Using the information =>
A – In the wrestling gimmick list, who beat DDP so badly in his first feud that he was done before he got going in WWE?
B – Write out the wrestling gimmick list again from "3. Diamond Dallas" up to and including "going in WWE.", swapping "DDP" for "Page".
C – Carry on with the wrestling gimmick list from where it stops.

Given text =>
-*-*-

4. Team Angle/World’s Greatest Tag Team to broken up for singles careers of Gold Standard, Big Mama, imitating other wrestlers, hurting Lilian Garcia, etc. – These two guys perfectly complimented each other and Kurt Angle as a tag team. Like Paul Heyman would know, when you have two great wrestlers who can’t talk but can wrestle, you put them in a tag team and let them kick ass possibly as hired goons or just out for themselves wanting tag gold. It’s a mind-bogglingly simple gimmick and yet somehow the WWE screwed it up. They decided sometime in the last 15 years, that every successful tag team must be broken up so we can double the number of breakout singles’ stars in the process thus simultaneously gutting the tag division and bloating the undercard with a plethora of guys that aren’t over by themselves and probably won’t get over. Team Angle is just one of the more notable examples but thankfully they are back together now.

3. Diamond Dallas Page to a Stalker – Like Barry Windham, DDP was a very talented guy with an already well-known character who just got saddled with the FU heat magnet that is the stalker gimmick. I’ll grant the gimmick in theory “could” work. I think a stalker in wrestling could be done effectively with no camp or lesbianism or comedy; I just haven’t seen it yet to my memory. But even if the gimmick could work, DDP was so thoroughly demolished by Undertaker in his first feud that he was done before he got going in WWE.

2. The American Dream Dusty Rhodes to Yellow and Black Polka Dots – For these last 2, it’s not so much how bad the new gimmick was (although they were bad), but how classic the original characters were that makes the steep fall that much more glaring. The American Dream IS professional wrestling. It’s about a man who understands the hard times of the world that can get you down, but who keeps fighting anyway — not for money or power or championships, but because he’s too much of a man to let the world get the best of him and to quit. He wasn’t good looking or even in good shape, but damn he could talk and could go with the best of them. How Vince McMahon ever thought a character named THE AMERICAN DREAM needed to be changed will never cease to amaze me. First, Vince tried to take the character too literally and devised a series of vignettes with Dusty working manual labor jobs to build him up as a pizza deliveryman, garbage man, and guys who cleans toilets. While Dusty’s charisma still shined though, the promos portrayed the character as kind of a loveable goof who smiled his way through shitty jobs like Hacksaw Jim Duggan as a janitor in WCW. While everyone wants a man of the people who understands their way of life, it’s another thing to lower a larger than life-type hero DOING those shitty jobs to build him up. It just didn’t work. And the less said about the polka dots and Sapphire the better. I still feel both were ribs no matter what Dusty himself says.

-*-*-

Data provided =>
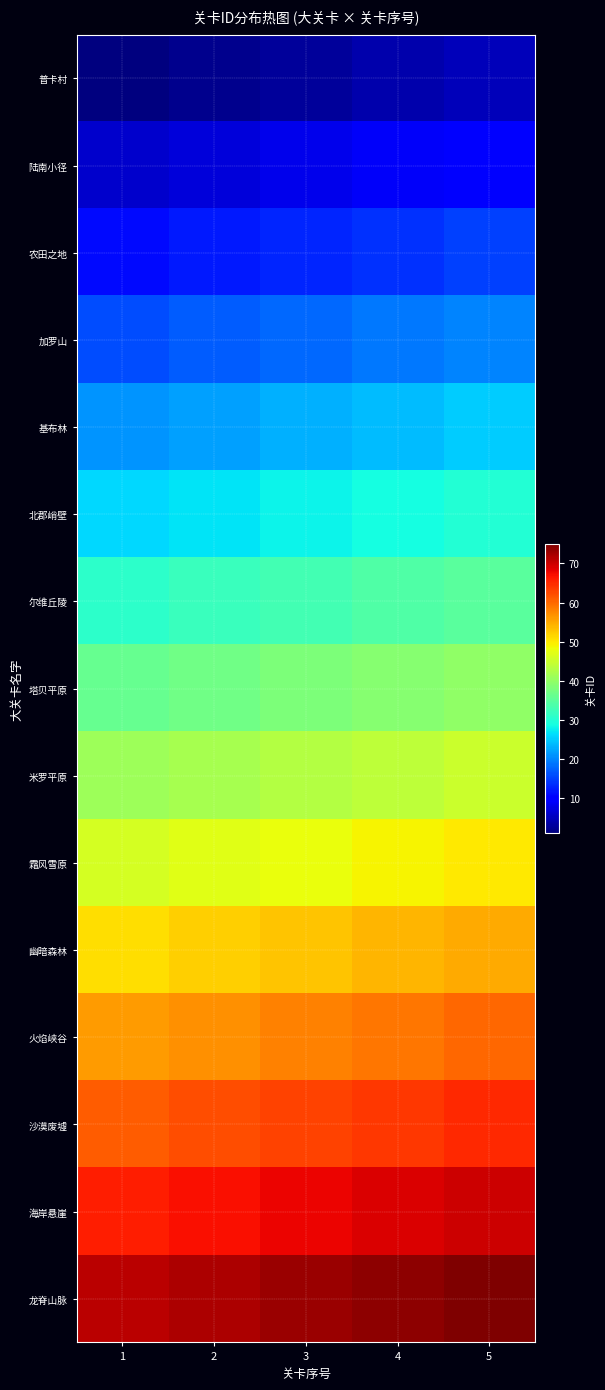

Which label corresponds to the largest value in the chart?

5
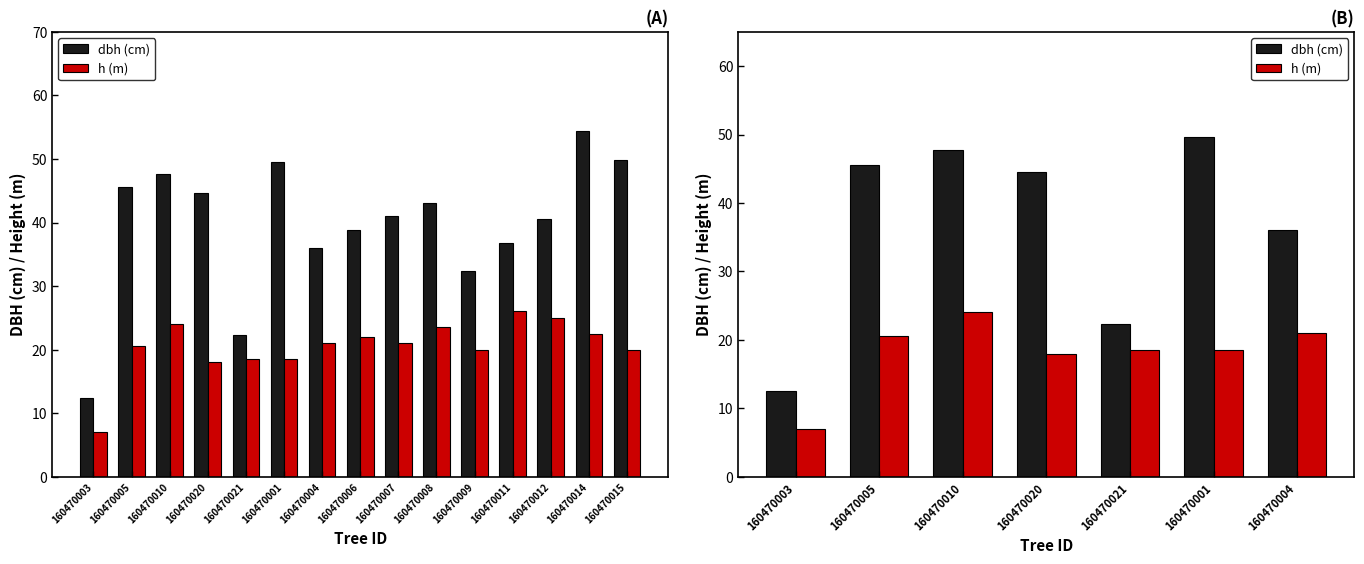

List the labels in order of h value, largest first.

160470010, 160470004, 160470005, 160470021, 160470001, 160470020, 160470003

-*-*-

Responses for each task =>
A – Undertaker

B –
3. Diamond Dallas Page to a Stalker – Like Barry Windham, Page was a very talented guy with an already well-known character who just got saddled with the FU heat magnet that is the stalker gimmick. I’ll grant the gimmick in theory “could” work. I think a stalker in wrestling could be done effectively with no camp or lesbianism or comedy; I just haven’t seen it yet to my memory. But even if the gimmick could work, Page was so thoroughly demolished by Undertaker in his first feud that he was done before he got going in WWE.

C –
1. Superstar Billy Graham to Kung-Fu Billy Graham – This one takes the cake. This gimmick transformation is so maligned that even speaking of it in certain wrestling circles will draw the ire of an entire community. Superstar Billy Graham is such an iconic figure in pro wrestling due to his promos, his physique, his bleach blonde hair, and his tie-dye shirts. He influenced so many wrestlers and others to the point that they just copied wholesale sections of his gimmick like Hulk Hogan and Jesse the Body Ventura. But as good as SSBG was KFBG was that bad. The inevitable physical breakdown of his body aside, Graham just looked awful even attempting kung fu or martial arts in any form. It’s hard to find a better example of how far the mighty will far at times.


TRANSFORMED INTO


Francisco Ramirez
HM: Konnan becomes Max Moon – Sure it was for a minute
HM: Mistico becomes Sin Cara – Sorry, so far hasn’t lived up to the hype.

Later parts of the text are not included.